Actually, after picking that game back up, that theory on placement doesn't hold true at all I'm sorry. Look at the first join on that video - the three rightmost columns all join a card, and the new card appears in the leftmost column.
The 1 that appeared in the upper left corner from the previous move was shifted one space down, therefore the 3 that appears in the left column is perfectly justified by the rules. It's not important why the cards in a row or column moved (because of a merge or because of a gap), it just matters that they move.
So, will we try to figure out how truly random the new card placement is, given all that we know up to know? Aka, this part: 4. If there is more than one row or column where a new card can appear, one is selected at random. (My current theory)

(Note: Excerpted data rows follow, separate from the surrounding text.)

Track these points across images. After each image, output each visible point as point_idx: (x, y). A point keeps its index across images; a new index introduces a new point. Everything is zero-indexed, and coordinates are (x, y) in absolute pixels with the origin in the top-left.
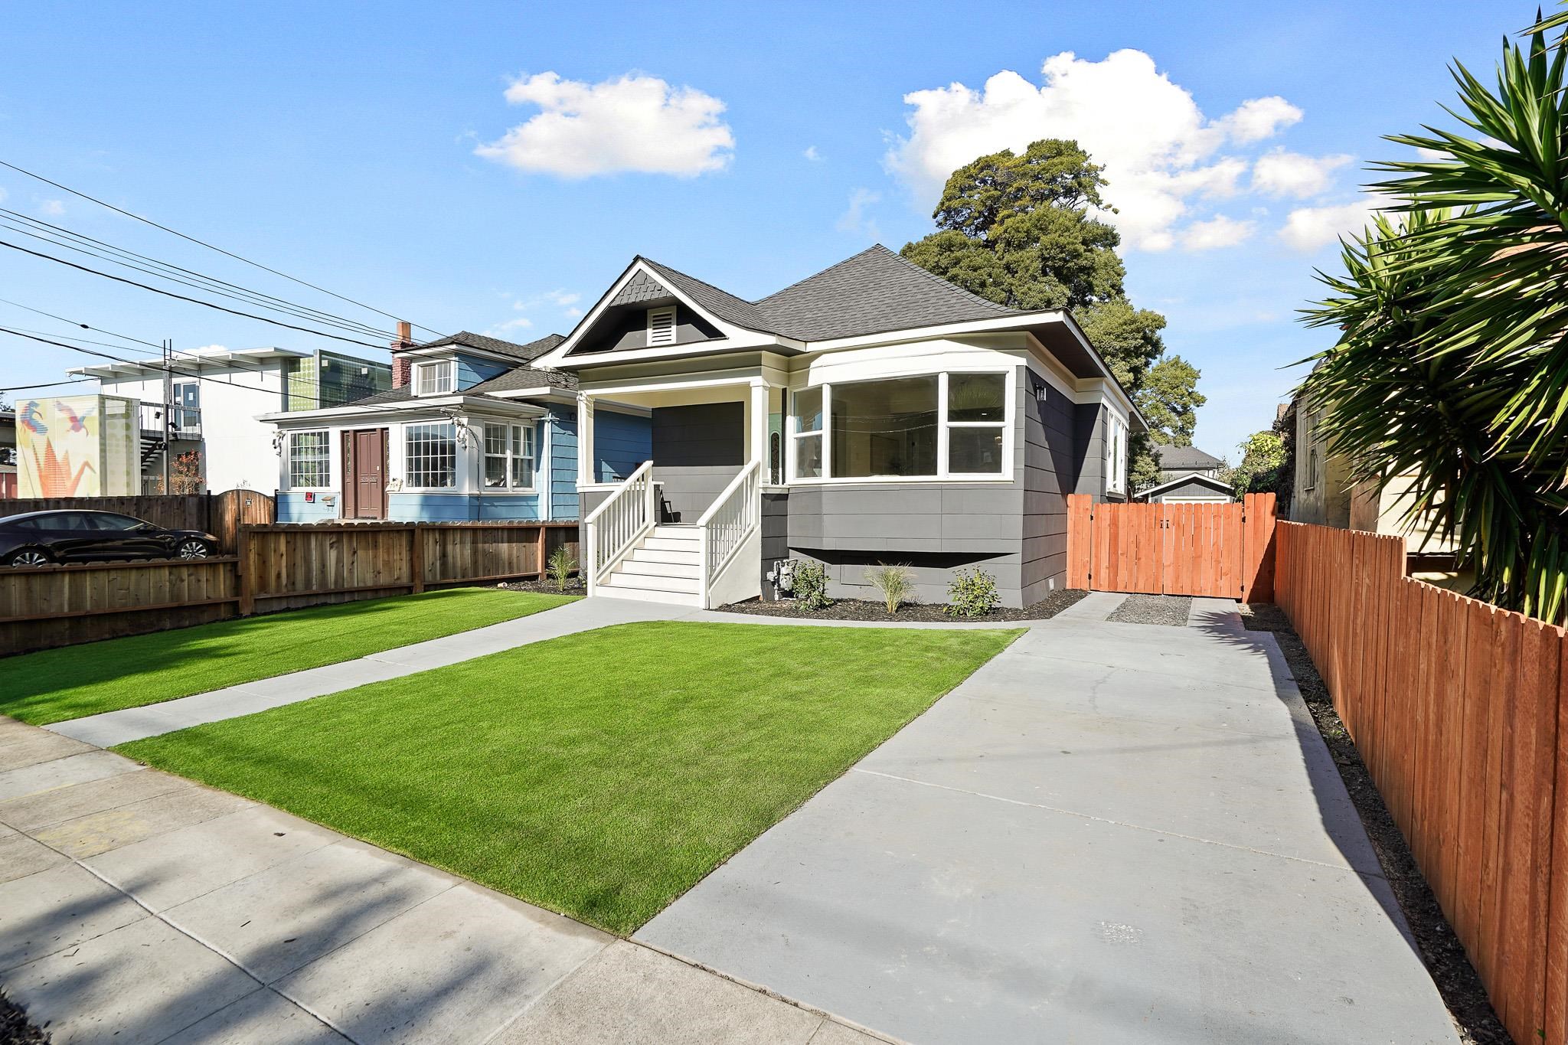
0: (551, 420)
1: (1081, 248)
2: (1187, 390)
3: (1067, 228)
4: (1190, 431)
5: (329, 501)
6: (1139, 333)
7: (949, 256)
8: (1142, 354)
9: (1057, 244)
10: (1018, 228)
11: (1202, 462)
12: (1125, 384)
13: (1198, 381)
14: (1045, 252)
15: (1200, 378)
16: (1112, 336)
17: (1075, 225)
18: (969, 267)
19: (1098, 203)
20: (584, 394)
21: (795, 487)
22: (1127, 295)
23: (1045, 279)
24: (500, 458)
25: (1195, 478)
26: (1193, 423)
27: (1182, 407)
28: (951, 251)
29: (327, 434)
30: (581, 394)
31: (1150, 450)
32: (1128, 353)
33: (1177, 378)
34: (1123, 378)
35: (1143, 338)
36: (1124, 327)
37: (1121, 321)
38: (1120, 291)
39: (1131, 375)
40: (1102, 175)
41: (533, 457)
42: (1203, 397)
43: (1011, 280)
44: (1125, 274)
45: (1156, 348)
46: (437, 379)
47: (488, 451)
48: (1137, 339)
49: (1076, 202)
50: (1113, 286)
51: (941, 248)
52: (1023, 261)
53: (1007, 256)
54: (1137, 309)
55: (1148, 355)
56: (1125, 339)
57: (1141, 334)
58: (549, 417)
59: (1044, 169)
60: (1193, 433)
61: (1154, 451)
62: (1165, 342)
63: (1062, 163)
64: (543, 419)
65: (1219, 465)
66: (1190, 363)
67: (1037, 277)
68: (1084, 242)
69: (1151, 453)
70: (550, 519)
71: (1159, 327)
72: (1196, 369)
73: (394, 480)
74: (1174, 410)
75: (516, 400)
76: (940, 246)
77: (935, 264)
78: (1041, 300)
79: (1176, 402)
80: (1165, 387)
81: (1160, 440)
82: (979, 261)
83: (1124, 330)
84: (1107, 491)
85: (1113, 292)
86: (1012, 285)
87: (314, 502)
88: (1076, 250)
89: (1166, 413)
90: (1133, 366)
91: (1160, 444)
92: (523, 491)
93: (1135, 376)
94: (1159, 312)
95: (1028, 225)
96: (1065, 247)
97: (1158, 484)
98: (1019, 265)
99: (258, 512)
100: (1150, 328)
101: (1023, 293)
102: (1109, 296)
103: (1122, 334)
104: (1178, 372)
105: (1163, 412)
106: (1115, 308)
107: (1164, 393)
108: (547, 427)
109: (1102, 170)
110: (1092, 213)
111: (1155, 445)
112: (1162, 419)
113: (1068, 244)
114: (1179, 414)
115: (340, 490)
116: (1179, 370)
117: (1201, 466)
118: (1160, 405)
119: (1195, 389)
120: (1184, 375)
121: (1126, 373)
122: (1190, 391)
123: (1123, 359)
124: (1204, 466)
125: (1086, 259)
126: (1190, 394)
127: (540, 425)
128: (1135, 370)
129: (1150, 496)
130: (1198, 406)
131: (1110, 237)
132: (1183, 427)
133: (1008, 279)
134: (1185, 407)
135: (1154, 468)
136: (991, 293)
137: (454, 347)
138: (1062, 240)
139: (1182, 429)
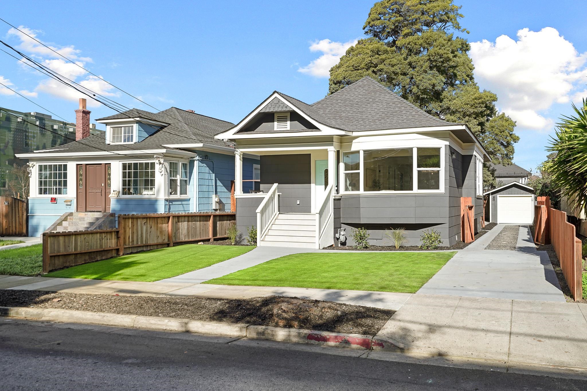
0: (198, 160)
1: (451, 56)
2: (509, 133)
3: (443, 44)
4: (511, 156)
5: (68, 203)
6: (483, 104)
7: (378, 58)
8: (485, 115)
9: (438, 54)
10: (416, 43)
11: (518, 173)
12: (476, 132)
13: (515, 128)
14: (432, 58)
15: (516, 126)
16: (469, 106)
17: (448, 43)
18: (390, 64)
19: (459, 28)
20: (238, 151)
21: (345, 195)
22: (475, 81)
23: (431, 72)
24: (175, 180)
25: (515, 184)
26: (513, 152)
27: (506, 143)
28: (379, 55)
29: (65, 166)
30: (237, 151)
31: (489, 168)
32: (477, 115)
33: (503, 126)
34: (475, 129)
35: (486, 107)
36: (475, 101)
37: (473, 97)
38: (472, 78)
39: (479, 127)
40: (459, 12)
41: (188, 179)
42: (518, 137)
43: (412, 72)
44: (474, 68)
45: (492, 110)
46: (123, 135)
47: (171, 176)
48: (482, 107)
49: (446, 26)
50: (468, 76)
51: (373, 52)
52: (419, 62)
53: (410, 57)
54: (481, 90)
55: (489, 115)
56: (476, 107)
57: (485, 105)
58: (197, 158)
59: (429, 9)
60: (513, 157)
61: (491, 168)
62: (497, 108)
63: (439, 6)
64: (194, 159)
65: (527, 175)
66: (510, 117)
67: (427, 71)
68: (453, 52)
69: (490, 169)
70: (198, 211)
71: (494, 101)
72: (514, 120)
73: (114, 191)
74: (502, 144)
75: (180, 149)
76: (373, 51)
77: (370, 62)
78: (430, 84)
79: (503, 140)
80: (497, 131)
81: (495, 162)
82: (394, 61)
83: (475, 102)
84: (477, 195)
85: (468, 79)
86: (413, 75)
87: (56, 203)
88: (448, 57)
89: (498, 146)
90: (480, 122)
91: (495, 164)
92: (183, 197)
93: (481, 127)
94: (494, 92)
95: (422, 41)
96: (443, 55)
97: (495, 187)
98: (417, 64)
99: (14, 209)
100: (489, 101)
101: (419, 80)
102: (466, 81)
103: (474, 104)
104: (504, 123)
105: (496, 146)
106: (469, 89)
107: (497, 135)
108: (196, 163)
109: (460, 8)
110: (456, 34)
111: (492, 165)
112: (496, 150)
113: (444, 53)
114: (505, 147)
115: (75, 196)
116: (504, 121)
117: (517, 175)
118: (495, 141)
119: (513, 133)
120: (507, 125)
121: (477, 126)
122: (511, 133)
123: (475, 118)
124: (519, 175)
125: (454, 61)
126: (511, 135)
127: (192, 163)
128: (481, 124)
129: (490, 194)
130: (515, 142)
131: (465, 46)
132: (507, 154)
133: (411, 71)
134: (509, 144)
135: (492, 178)
136: (402, 79)
137: (138, 119)
138: (441, 52)
139: (507, 155)
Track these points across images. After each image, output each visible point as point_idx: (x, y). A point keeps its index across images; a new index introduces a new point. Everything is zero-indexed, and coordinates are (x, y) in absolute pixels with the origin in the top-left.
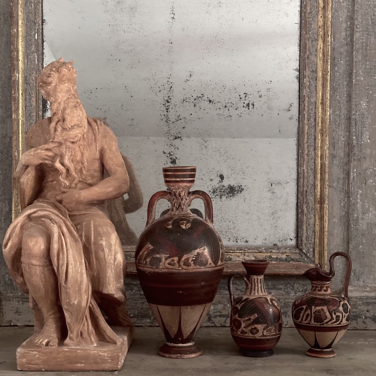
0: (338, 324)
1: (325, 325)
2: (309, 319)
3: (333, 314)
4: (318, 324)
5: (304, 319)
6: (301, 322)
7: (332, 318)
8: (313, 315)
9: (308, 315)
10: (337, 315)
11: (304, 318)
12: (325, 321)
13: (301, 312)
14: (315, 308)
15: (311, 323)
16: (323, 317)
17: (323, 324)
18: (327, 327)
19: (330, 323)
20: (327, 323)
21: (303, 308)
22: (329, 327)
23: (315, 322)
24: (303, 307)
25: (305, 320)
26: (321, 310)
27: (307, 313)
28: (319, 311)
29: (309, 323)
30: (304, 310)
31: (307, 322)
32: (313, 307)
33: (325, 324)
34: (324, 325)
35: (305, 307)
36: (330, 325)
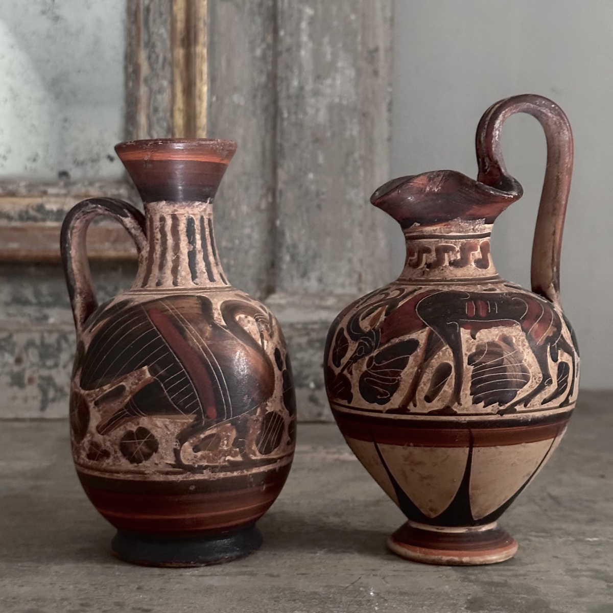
0: (561, 406)
1: (522, 413)
2: (448, 388)
3: (549, 360)
4: (489, 409)
5: (420, 395)
6: (403, 409)
7: (546, 379)
8: (468, 370)
9: (442, 373)
10: (562, 363)
11: (425, 387)
12: (522, 394)
13: (403, 364)
14: (474, 337)
15: (455, 408)
16: (513, 374)
17: (511, 410)
18: (525, 423)
19: (537, 401)
20: (526, 401)
21: (414, 344)
22: (536, 421)
23: (476, 401)
24: (413, 336)
25: (429, 399)
26: (502, 344)
27: (435, 362)
28: (493, 350)
29: (447, 411)
30: (419, 351)
31: (436, 404)
32: (465, 334)
33: (518, 408)
34: (514, 411)
35: (421, 336)
36: (537, 409)
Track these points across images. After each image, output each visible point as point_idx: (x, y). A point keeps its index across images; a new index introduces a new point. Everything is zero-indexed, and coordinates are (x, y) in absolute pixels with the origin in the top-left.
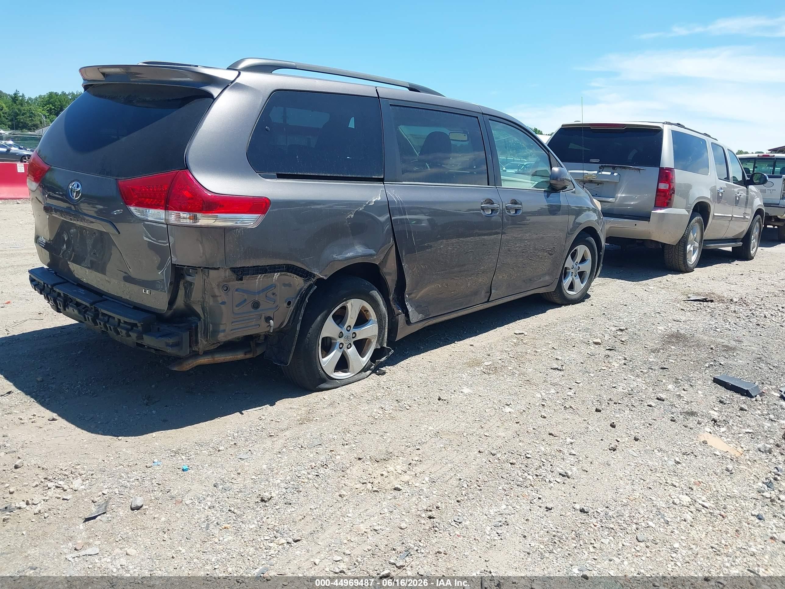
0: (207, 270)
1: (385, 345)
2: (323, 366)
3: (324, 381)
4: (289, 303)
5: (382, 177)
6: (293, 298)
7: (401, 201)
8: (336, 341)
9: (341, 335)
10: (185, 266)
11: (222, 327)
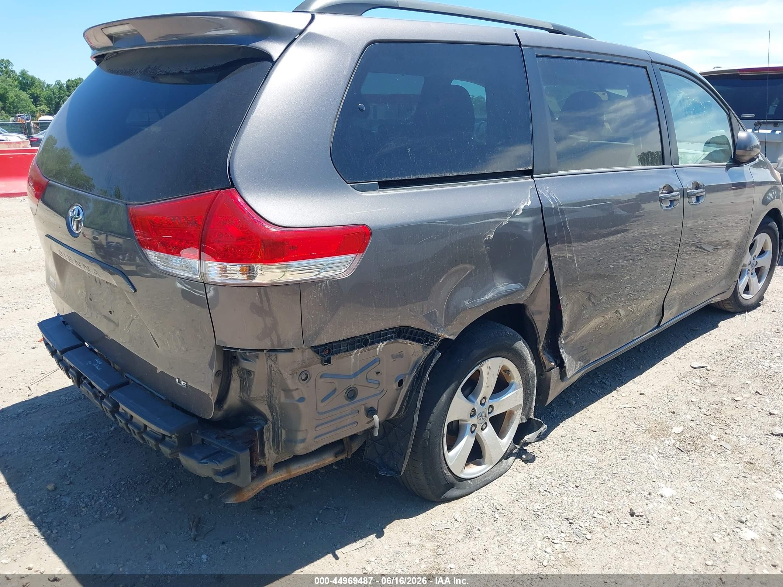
0: (274, 354)
1: (532, 416)
2: (450, 464)
3: (450, 486)
4: (401, 383)
5: (531, 168)
6: (406, 374)
7: (558, 202)
8: (466, 423)
9: (473, 414)
10: (237, 349)
11: (300, 436)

Oh regarding coding cleverness there's surely many things that I could do. Anyway, the program actually runs too fast. I set it to make 1000 simulations, and it finished in 7 hours. This means I should be able to push the lookahead one step further and still make it play a full game in less than an hour. I'll see what happens in the simulation in preparation for the release of the "+" update. In the meantime, these were the results over 1000 simulations... 768: 97.6% 1536: 65.8% 3072: 10.9% 6144: 0.1% median score = 81,591 max score = 562,647
My internal Okkam's Razor is strongly opposing the notion of there being anything more than random slection. Why would you (as a developer) do the extra effort to build some fuzzy logic to decrease the chance of the player when the game gets more difficult over time just by its rules? It just smells like conspiracy-theory to me. But if you insist that we look more closely into it, then we have to do the following: 1. Every participant has to understand the logic from rules #1 - #3. There can be no misconceptions! 2. Figure out an experiment / notation that allows easy collection and processing of data and would reveal any bias if there is one. 3. Profit! We have a confirmed 6144 tile form the bot! I repeat: we have a confirmed 6144 from the bot!